Yeah, and about 90% of the content seems to be promoting Woodcraft, or products sold by Woodcraft. I hope the lack of decent content and diminished size is not related to the recent shakeup in editorial staff. I did like that mag a lot, but I'm not renewing my subscription till I see if this is just a speed bump of something more serious..


----------



## Howie (May 25, 2010)

Okay seems I'm not alone.
I'm referring mostly to the article about Tai Chi and Woodworking. Now I have taken Tai Chi classes at the University of Nevada,Las Vegas (UNLV) and locally here in Tampa. I'm not against the practice at all. However I fail to understand why a magazine for WW'ers would even consider publishing an article like that. I didn't subscribe to a WW magazine to see some guy demostrating a planing,joiner technique while trying to do TC. 
This was my last issue of PW on this subscription and I don't think I'll renew. I'll look at the newstand at a couple to see if they improve. Like KayBee said, not looking good for them.
Frankly the humor in the article on the lap desk didn't exactly hit it either.
Guess I'm just getting old and grumpy.


----------



## Sawkerf (Dec 31, 2009)

Just read mine and I'm not terribly impressed. Too much emphasis on hand tools and Early American furniture. I'm not really into either one. - lol


----------



## MikeGager (Jun 15, 2009)

i read it as an article about using your legs to do the work rather then your arms or hands. did i read to much into it? i have to admit a skimmed through most of it lol

anyways not sure what the original point to this thread was.


----------



## Clarence (Nov 23, 2009)

I dropped my subscription. Those guys are too caught up in the Zen of woodworking.


----------



## Howie (May 25, 2010)

Mike: The original point was my wanting to know if it was just me that was not happy with a woodworking magazine writing articles about martial arts and trying to connect the two. I spent a lot of time learning TaiChi and a whole lot of money on woodworking. I fail to see a connection to both.
As far as I'm concerned the article was "filler". What do I get next time an article on JuJitsu and the art of throwing your table saw over your back? I just think they are stepping over the line.
Just my HO.


----------



## petemohr (Dec 11, 2009)

Howie: >>I spent a lot of time learning TaiChi and a whole lot of money on woodworking. I fail to see a connection to both.<<

FWIW: Not to start a philosophical debate but . . .

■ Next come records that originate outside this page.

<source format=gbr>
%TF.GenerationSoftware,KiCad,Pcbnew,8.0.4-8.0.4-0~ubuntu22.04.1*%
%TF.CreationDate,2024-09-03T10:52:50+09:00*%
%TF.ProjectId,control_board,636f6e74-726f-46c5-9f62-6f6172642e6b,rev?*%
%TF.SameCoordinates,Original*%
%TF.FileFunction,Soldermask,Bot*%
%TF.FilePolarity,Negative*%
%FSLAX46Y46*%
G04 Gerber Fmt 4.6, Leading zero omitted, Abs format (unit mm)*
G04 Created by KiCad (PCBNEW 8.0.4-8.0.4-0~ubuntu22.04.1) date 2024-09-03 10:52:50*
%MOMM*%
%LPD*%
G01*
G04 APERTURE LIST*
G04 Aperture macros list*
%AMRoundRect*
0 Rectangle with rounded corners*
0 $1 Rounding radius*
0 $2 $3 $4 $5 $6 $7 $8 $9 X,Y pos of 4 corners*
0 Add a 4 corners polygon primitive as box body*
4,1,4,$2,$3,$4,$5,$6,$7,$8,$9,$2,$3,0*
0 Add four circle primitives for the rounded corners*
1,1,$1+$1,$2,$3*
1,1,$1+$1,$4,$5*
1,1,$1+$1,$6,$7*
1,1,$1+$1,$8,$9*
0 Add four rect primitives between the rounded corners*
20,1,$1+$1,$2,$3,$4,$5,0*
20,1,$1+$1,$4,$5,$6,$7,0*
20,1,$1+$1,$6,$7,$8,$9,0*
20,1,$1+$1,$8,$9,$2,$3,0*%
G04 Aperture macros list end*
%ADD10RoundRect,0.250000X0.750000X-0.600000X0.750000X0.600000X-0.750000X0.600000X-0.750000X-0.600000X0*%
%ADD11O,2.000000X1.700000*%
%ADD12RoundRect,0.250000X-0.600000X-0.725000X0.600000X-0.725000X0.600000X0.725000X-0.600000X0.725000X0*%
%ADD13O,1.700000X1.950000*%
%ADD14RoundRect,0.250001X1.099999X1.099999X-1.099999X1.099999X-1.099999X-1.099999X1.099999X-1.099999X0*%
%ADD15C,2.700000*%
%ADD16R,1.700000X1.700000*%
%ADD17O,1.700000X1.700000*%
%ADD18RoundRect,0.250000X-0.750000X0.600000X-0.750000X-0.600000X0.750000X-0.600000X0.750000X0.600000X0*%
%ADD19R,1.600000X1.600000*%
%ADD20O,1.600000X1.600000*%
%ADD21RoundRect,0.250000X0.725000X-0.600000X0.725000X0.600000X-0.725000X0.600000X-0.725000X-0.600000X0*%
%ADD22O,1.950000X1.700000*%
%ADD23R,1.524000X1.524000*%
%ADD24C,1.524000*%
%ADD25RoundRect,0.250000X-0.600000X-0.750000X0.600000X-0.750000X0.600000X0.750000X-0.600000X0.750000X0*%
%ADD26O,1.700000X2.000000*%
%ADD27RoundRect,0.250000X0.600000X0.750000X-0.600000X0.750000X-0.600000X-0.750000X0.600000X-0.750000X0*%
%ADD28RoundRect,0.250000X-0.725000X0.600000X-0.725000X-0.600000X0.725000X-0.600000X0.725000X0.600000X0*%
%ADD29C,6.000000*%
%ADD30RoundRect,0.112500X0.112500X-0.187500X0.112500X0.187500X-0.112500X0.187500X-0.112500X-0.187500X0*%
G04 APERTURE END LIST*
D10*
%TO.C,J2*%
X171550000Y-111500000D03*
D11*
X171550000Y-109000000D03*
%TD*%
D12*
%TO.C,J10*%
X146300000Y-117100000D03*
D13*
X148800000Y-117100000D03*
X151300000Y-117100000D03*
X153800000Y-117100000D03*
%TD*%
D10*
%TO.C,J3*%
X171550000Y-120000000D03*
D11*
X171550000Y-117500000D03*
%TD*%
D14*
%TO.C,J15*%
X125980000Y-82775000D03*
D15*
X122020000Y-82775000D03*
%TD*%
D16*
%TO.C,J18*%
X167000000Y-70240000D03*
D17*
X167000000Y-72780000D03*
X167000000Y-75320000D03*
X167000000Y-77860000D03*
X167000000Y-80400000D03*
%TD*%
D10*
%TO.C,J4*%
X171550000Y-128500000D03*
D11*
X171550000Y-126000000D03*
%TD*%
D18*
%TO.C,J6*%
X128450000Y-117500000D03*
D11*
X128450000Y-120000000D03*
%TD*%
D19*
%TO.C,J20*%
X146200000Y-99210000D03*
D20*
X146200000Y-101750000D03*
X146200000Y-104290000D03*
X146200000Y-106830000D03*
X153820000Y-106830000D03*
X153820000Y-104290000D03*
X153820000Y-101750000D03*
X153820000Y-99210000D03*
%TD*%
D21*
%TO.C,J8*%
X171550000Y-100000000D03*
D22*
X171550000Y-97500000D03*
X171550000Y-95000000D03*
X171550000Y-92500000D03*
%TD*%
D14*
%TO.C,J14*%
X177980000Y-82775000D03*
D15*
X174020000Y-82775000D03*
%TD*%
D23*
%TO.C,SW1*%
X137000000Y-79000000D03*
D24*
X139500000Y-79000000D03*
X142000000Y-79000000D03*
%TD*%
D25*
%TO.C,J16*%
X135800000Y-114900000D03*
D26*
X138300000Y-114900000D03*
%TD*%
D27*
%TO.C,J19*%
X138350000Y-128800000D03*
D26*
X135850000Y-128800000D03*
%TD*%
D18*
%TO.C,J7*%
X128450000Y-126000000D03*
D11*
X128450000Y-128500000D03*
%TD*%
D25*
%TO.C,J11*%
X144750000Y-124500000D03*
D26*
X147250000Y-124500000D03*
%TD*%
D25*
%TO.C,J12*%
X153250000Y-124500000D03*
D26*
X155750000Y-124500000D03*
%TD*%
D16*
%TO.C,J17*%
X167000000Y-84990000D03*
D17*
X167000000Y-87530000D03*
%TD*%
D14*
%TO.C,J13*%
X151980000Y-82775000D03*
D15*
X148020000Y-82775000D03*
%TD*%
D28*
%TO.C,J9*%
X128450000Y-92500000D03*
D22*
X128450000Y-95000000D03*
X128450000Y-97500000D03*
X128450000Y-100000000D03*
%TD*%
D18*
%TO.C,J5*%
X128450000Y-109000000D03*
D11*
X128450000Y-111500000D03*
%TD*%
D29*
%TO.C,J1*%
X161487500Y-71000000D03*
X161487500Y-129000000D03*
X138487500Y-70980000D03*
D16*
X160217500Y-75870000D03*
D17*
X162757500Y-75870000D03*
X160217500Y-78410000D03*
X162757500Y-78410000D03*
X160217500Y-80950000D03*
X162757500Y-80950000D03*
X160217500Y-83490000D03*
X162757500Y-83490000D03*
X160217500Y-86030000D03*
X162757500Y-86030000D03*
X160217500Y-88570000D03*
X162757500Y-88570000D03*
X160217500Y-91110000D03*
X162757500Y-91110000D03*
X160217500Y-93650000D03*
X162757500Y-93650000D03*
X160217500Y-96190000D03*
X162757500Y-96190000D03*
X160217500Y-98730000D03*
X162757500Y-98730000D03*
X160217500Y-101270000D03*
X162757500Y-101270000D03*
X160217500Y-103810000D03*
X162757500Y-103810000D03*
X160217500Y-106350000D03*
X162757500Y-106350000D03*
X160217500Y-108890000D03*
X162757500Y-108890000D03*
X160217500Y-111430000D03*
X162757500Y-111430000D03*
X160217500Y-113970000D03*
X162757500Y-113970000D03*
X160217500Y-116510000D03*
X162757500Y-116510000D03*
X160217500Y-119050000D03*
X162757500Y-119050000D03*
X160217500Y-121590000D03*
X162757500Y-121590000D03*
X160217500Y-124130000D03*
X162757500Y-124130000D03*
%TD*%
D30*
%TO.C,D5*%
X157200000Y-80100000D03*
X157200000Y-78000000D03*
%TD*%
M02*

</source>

In one way you are correct. There is not a connection between Tai Chi and spending "a whole lot of money". However there is a definite connection between Tai Chi and ones approach to woodworking.

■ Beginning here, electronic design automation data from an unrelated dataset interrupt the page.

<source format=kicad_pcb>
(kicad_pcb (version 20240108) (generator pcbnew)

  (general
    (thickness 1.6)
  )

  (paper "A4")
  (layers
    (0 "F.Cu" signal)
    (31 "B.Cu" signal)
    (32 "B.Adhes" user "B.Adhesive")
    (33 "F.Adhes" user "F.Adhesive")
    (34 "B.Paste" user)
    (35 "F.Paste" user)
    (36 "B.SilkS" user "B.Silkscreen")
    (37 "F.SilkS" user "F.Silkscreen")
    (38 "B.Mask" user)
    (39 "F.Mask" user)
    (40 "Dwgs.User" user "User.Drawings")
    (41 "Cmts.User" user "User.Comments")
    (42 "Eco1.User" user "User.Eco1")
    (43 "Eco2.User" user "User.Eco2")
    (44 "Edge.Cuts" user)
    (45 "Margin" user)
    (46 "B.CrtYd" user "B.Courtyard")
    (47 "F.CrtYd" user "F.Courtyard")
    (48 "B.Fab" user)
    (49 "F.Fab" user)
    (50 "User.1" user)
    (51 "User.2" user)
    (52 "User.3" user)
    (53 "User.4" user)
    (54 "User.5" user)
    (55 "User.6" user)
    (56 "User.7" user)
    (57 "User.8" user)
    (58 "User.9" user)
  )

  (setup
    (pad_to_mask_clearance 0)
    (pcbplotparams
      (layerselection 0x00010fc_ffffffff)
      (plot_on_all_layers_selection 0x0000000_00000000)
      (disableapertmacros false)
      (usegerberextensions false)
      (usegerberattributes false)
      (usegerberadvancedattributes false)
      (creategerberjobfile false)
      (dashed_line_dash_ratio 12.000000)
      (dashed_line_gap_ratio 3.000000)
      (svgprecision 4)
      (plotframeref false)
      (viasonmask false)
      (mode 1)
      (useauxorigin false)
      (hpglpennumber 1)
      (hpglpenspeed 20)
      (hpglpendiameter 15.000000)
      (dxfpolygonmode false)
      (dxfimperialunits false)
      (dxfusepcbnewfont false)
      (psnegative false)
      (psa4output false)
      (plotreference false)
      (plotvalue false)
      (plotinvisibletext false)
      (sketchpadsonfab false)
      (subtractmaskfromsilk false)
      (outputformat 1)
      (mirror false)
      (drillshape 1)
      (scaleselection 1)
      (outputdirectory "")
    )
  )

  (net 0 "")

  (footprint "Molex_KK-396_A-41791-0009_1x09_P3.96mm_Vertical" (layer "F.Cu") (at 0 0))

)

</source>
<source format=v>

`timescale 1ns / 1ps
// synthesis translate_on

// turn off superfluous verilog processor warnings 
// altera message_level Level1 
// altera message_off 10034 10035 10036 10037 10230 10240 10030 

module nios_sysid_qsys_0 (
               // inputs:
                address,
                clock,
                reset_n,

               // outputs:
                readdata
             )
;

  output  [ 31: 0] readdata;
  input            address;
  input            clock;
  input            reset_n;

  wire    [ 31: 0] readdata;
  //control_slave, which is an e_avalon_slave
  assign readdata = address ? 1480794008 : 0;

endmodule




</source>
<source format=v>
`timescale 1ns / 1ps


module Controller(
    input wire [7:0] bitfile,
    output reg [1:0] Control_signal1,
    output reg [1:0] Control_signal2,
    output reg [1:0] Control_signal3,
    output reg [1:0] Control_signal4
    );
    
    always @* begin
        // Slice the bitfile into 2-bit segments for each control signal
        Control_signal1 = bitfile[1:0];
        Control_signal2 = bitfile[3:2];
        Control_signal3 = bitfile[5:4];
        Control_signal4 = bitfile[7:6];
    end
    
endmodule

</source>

You might have spent "a lot of Time" on Tai Chi but I'd have to say you didn't "Learn" Tai Chi if you fail to see the connection.

Think about it . . .
pete


----------



## MikeGager (Jun 15, 2009)

ok i get ya. kind of like kernovs philosophy on woodworking. some people really get it and admire him yet i see him as kind of a weirdo that takes his love for wood a bit to serious. i mean its ok to love your wood, just dont LOVE your wood


----------



## Howie (May 25, 2010)

Like I said just my HO.


----------



## Howie (May 25, 2010)

Ok Pete. After taking your advise and looking at the article again, my IQ of 153 has completely failed me and it is still my opinion the article was a waste of editorial space that could have been devoted to something more enlightening. There are a lot of people that aren't the least bit interested in Tai Chi. I on the other hand have been interested in it for about 20 years. Long time to be into something and not understand i or "Learn" something from it.


----------



## petemohr (Dec 11, 2009)

Hi Howie - Nice IQ you have there. I'm not sure what it has to do with anything but thanks for letting us know.

Like you said "There are a lot of people that aren't the least bit interested in Tai Chi" so I think we should just let this go and get back to doing some woodworking.

As for the article, you are entitled to your opinion.

pete


----------